TASK MATERIAL =
####
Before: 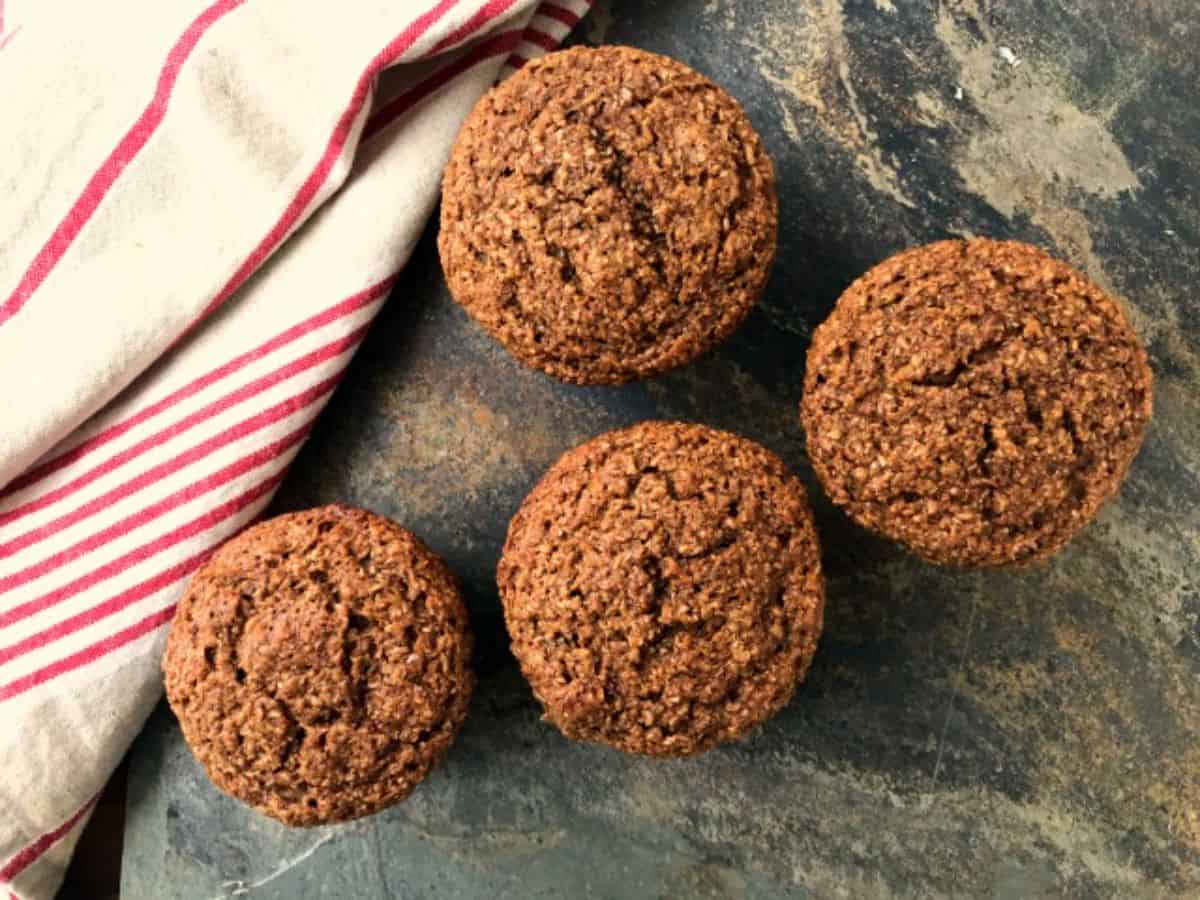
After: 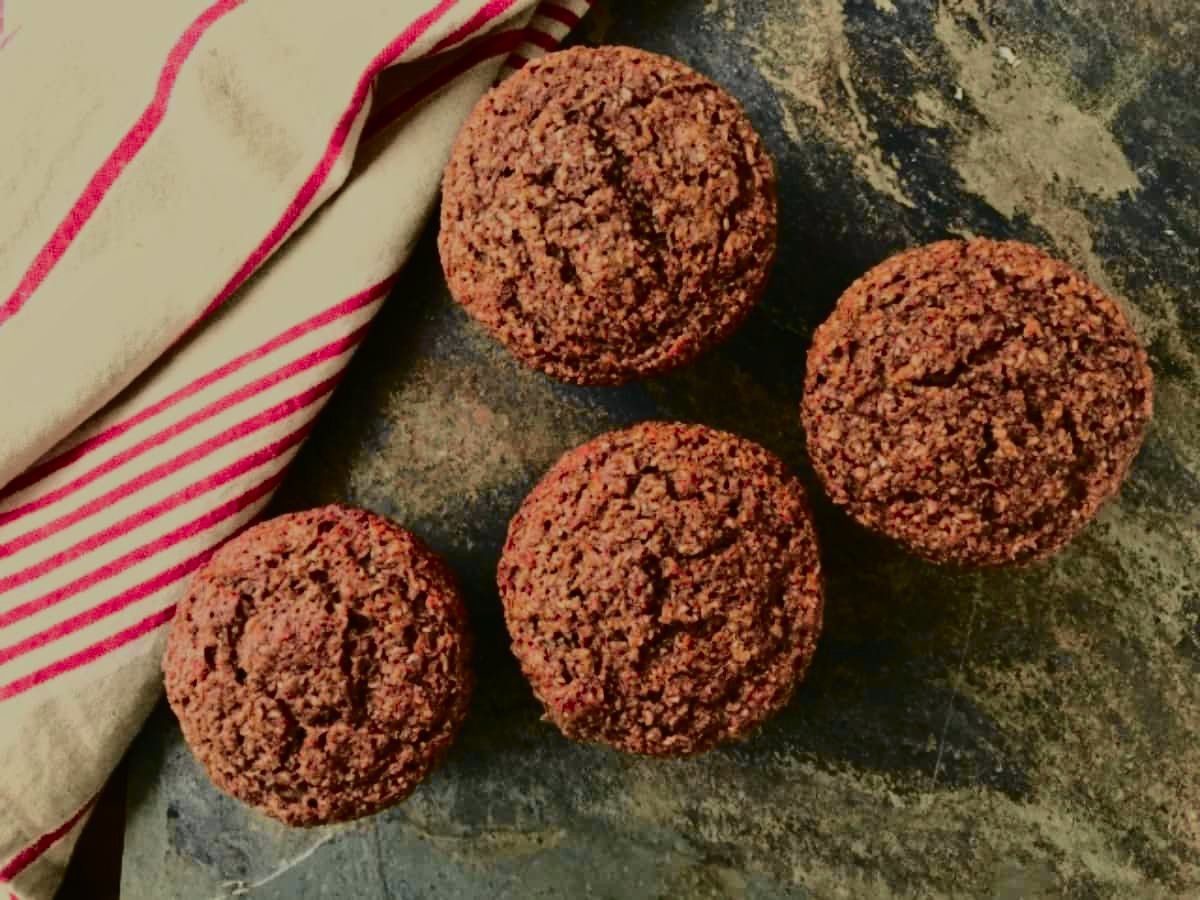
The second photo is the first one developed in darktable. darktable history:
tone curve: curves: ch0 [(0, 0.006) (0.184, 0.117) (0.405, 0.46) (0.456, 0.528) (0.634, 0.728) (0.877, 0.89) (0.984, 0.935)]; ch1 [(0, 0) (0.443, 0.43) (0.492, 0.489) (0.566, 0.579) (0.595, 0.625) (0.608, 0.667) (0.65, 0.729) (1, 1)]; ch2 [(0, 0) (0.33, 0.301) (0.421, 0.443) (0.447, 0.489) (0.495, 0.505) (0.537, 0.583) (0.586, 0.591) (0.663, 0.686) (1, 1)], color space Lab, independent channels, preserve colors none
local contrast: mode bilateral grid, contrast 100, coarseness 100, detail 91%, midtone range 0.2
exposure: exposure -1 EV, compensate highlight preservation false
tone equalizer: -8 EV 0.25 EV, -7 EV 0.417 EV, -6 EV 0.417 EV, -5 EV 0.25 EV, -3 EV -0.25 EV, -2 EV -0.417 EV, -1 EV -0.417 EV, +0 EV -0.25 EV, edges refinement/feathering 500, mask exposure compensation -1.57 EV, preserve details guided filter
####
PROBLEM = Rewrite every line of the records above as a JSON list of strings, one string per line and no blank lines. Leave the pictures out.

SOLUTION =
[
  "Before: ",
  "After: ",
  "The second photo is the first one developed in darktable. darktable history:",
  "tone curve: curves: ch0 [(0, 0.006) (0.184, 0.117) (0.405, 0.46) (0.456, 0.528) (0.634, 0.728) (0.877, 0.89) (0.984, 0.935)]; ch1 [(0, 0) (0.443, 0.43) (0.492, 0.489) (0.566, 0.579) (0.595, 0.625) (0.608, 0.667) (0.65, 0.729) (1, 1)]; ch2 [(0, 0) (0.33, 0.301) (0.421, 0.443) (0.447, 0.489) (0.495, 0.505) (0.537, 0.583) (0.586, 0.591) (0.663, 0.686) (1, 1)], color space Lab, independent channels, preserve colors none",
  "local contrast: mode bilateral grid, contrast 100, coarseness 100, detail 91%, midtone range 0.2",
  "exposure: exposure -1 EV, compensate highlight preservation false",
  "tone equalizer: -8 EV 0.25 EV, -7 EV 0.417 EV, -6 EV 0.417 EV, -5 EV 0.25 EV, -3 EV -0.25 EV, -2 EV -0.417 EV, -1 EV -0.417 EV, +0 EV -0.25 EV, edges refinement/feathering 500, mask exposure compensation -1.57 EV, preserve details guided filter"
]